**Task set:**
1 - Translate this sentence from the art education passage into Spanish: "One example of such an individual is Howard Gardener."
2 - Output the section of the art education passage that runs from "CJ Reilly III's" to "in general? Why?", copied word for word.
*** Passage shown ***
CJ Reilly III's profile

Brushes With History

Form, Theme and Context, Visualizing Map Project
What are the most important ideas, events, or people in the histories of art education and American education in general? Why? 

      For me the most important people in the timeline of art education in America have always been those individuals who promote, inspire and equip students with the necessary tools and resources in order for them to become confident, motivated, and successful learners; qualities that will remain with the individual throughout their lives. One example of such an individual is Howard Gardener. He proposed to educators on how to ready students when he said, “How do we prepare youngsters so that they can survive and thrive in a world different from one ever known or ever imagined before?” (Gardner, 2006, p.11). How do we as educators motivate students to push the boundaries of their learning power, and expand their thinking into new territories and ways of seeing and making? While at the same time, how do we as educators look to expand the traditional practices for how skills and topics are taught in the arts? Through the course readings in Historical Foundations Of Arts Education, I have begun to map out and embrace such educators as; Arthur Wesley Dow, John Ruskin, Victor and Mabel D’Amico, and Judy Burton, as well as events like the Working Man’s College, The Massachusetts Drawing Act of 1870, and the Owatonna Art Education Project. They have all helped to elevate art and the critical roles they play in education and in the lives of many people. Additionally, John Dewey, Margaret Naumberg, and Florence Cane believed in helping promote a higher understanding of self in the learner (Mary Ann Stankiewicz, 2001, pg.33), assisting students to seek out and explore subject matter with their own interests and local communities’ needs in mind. This responsibility rested on the schools and teachers whose duty was to help foster students’ natural abilities in order for them to create, nurture, and promote their natural learning powers (Stankiewicz, p. 49).
*** Dataset content ***
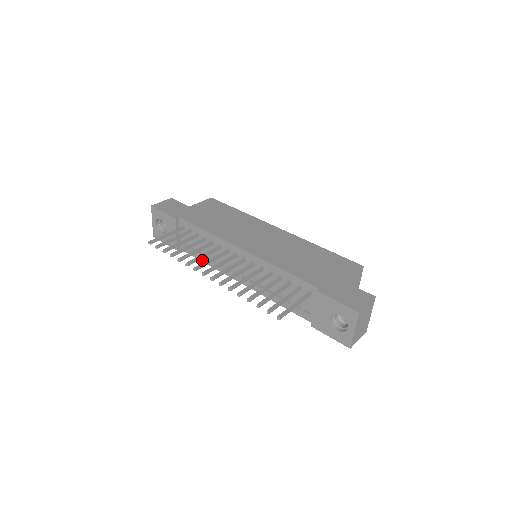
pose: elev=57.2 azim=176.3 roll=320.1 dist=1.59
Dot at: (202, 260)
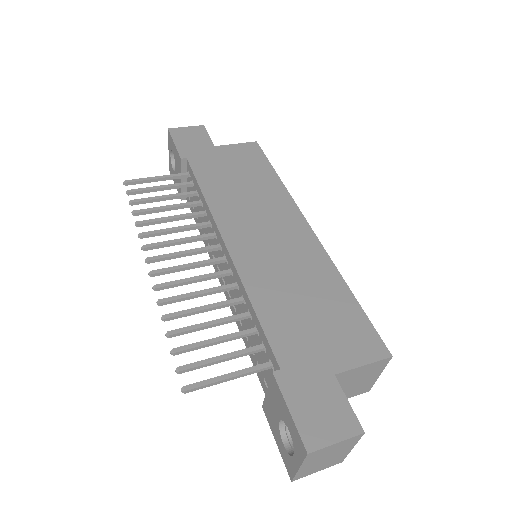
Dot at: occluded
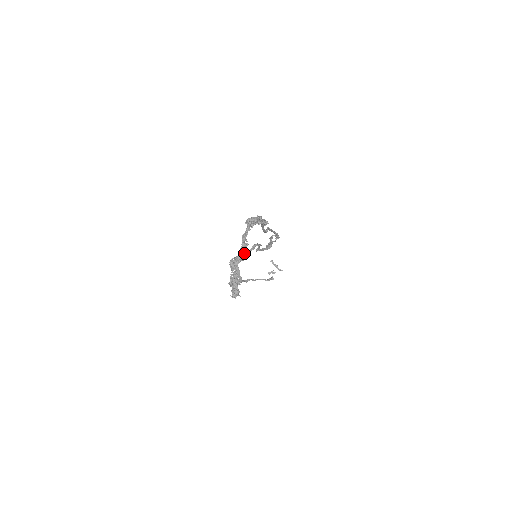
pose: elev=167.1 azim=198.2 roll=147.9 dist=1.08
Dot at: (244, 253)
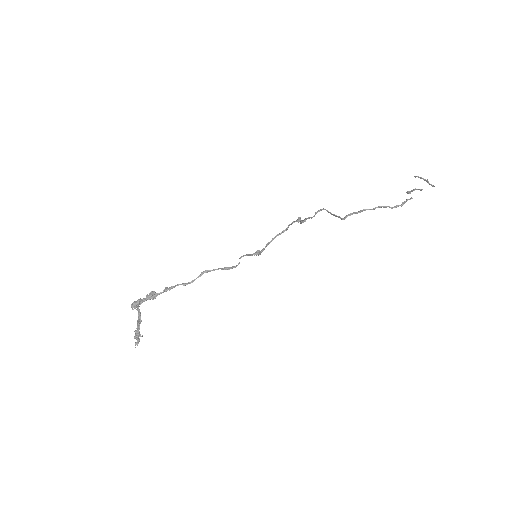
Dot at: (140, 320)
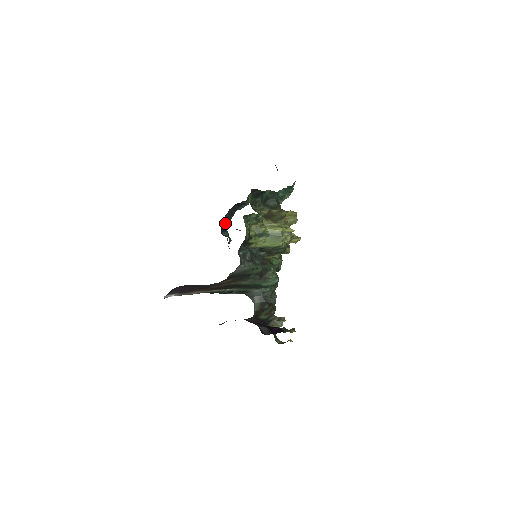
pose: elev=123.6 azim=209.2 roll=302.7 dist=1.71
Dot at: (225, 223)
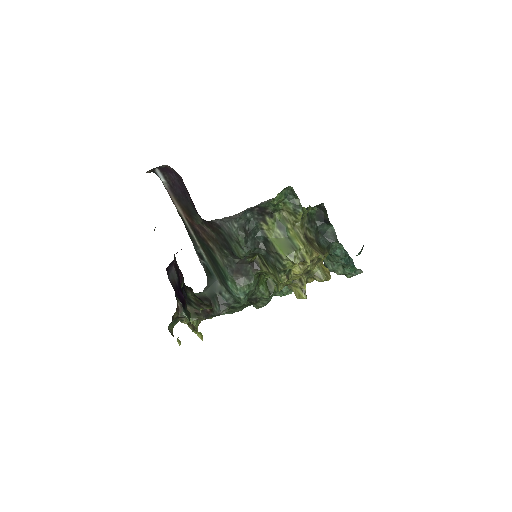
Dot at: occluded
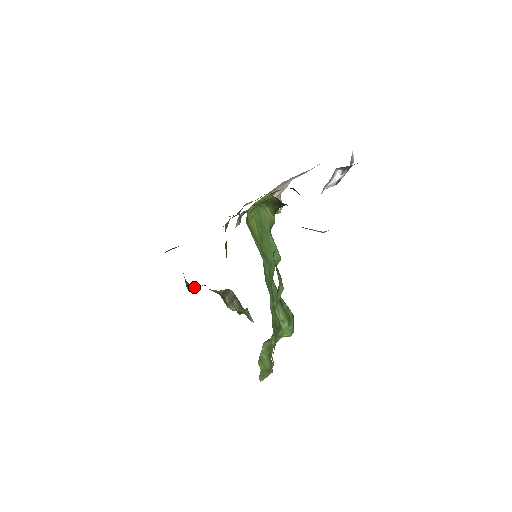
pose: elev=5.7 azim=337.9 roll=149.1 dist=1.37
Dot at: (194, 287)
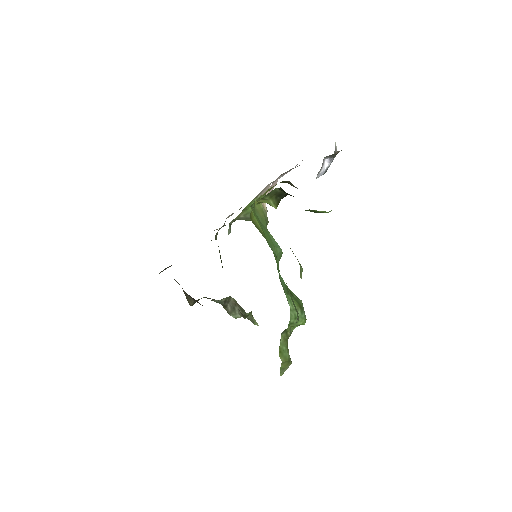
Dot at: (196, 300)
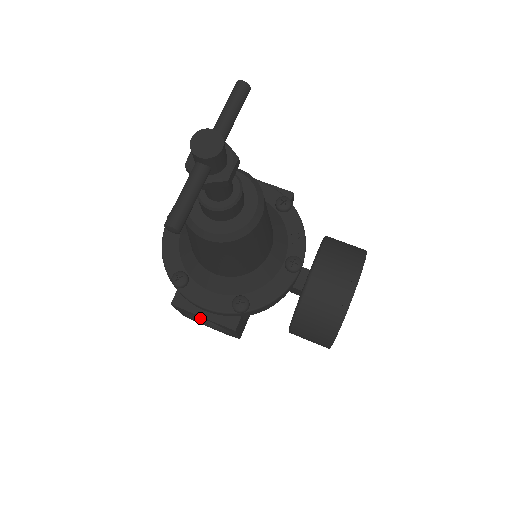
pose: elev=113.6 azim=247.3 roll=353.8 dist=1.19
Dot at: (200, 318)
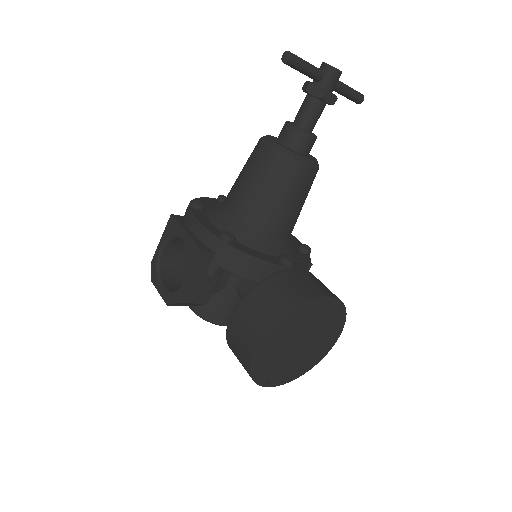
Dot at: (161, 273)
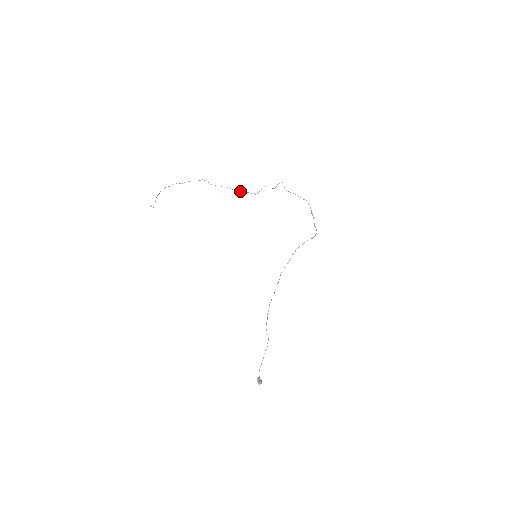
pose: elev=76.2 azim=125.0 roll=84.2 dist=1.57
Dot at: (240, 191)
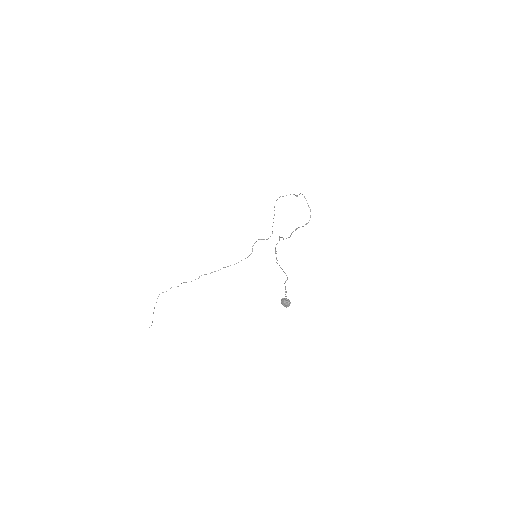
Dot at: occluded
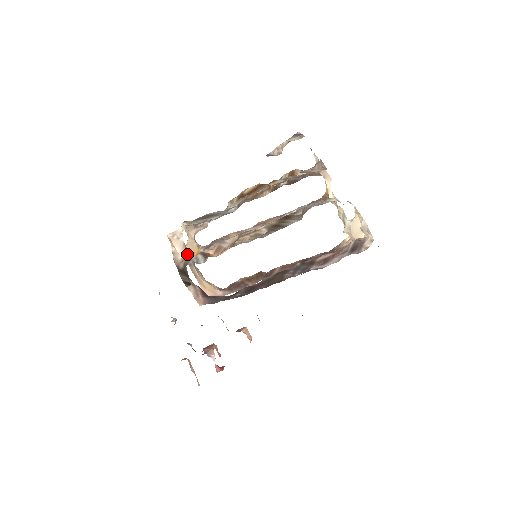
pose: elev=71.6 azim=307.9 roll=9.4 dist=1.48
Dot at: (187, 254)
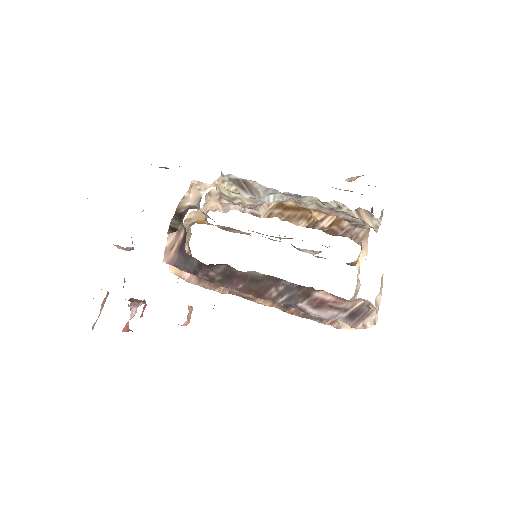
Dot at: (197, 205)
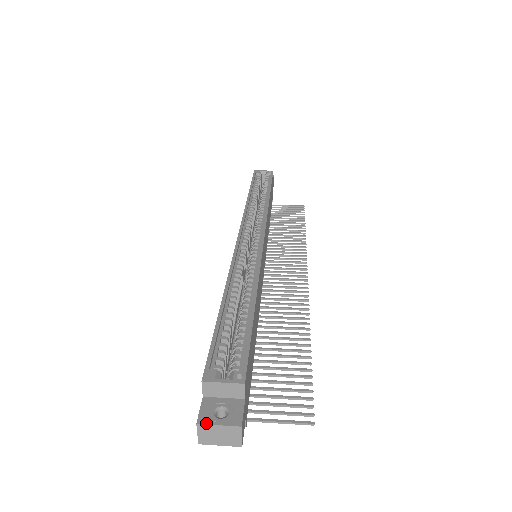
***
*** Dataset content ***
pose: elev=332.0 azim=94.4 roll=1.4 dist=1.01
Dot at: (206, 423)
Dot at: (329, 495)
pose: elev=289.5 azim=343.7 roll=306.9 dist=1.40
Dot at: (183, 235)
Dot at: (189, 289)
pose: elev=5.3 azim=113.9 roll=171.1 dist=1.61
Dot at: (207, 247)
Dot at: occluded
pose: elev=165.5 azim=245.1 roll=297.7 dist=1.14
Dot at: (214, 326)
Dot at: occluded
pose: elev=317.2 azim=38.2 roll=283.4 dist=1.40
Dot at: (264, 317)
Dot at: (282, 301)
***
**Expected answers:**
1 - Un ejemplo de una persona así es Howard Gardener.

2 -
CJ Reilly III's profile

Brushes With History

Form, Theme and Context, Visualizing Map Project
What are the most important ideas, events, or people in the histories of art education and American education in general? Why?